◆ Exercise objective ◆
Exactly as written, print each of the entries.

··· Data for this exercise

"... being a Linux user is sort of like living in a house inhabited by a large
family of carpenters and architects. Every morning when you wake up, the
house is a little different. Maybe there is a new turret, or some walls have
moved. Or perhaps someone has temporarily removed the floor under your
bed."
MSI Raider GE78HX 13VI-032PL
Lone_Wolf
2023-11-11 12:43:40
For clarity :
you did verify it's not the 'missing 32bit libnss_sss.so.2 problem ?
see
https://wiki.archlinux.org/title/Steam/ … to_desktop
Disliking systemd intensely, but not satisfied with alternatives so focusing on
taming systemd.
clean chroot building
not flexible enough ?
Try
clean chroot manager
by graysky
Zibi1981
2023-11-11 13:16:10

······

◆ Answer for this exercise ◆
"... being a Linux user is sort of like living in a house inhabited by a large
family of carpenters and architects. Every morning when you wake up, the
house is a little different. Maybe there is a new turret, or some walls have
moved. Or perhaps someone has temporarily removed the floor under your
bed."
MSI Raider GE78HX 13VI-032PL
Lone_Wolf
2023-11-11 12:43:40
For clarity :
you did verify it's not the 'missing 32bit libnss_sss.so.2 problem ?
see
https://wiki.archlinux.org/title/Steam/ … to_desktop
Disliking systemd intensely, but not satisfied with alternatives so focusing on
taming systemd.
clean chroot building
not flexible enough ?
Try
clean chroot manager
by graysky
Zibi1981
2023-11-11 13:16:10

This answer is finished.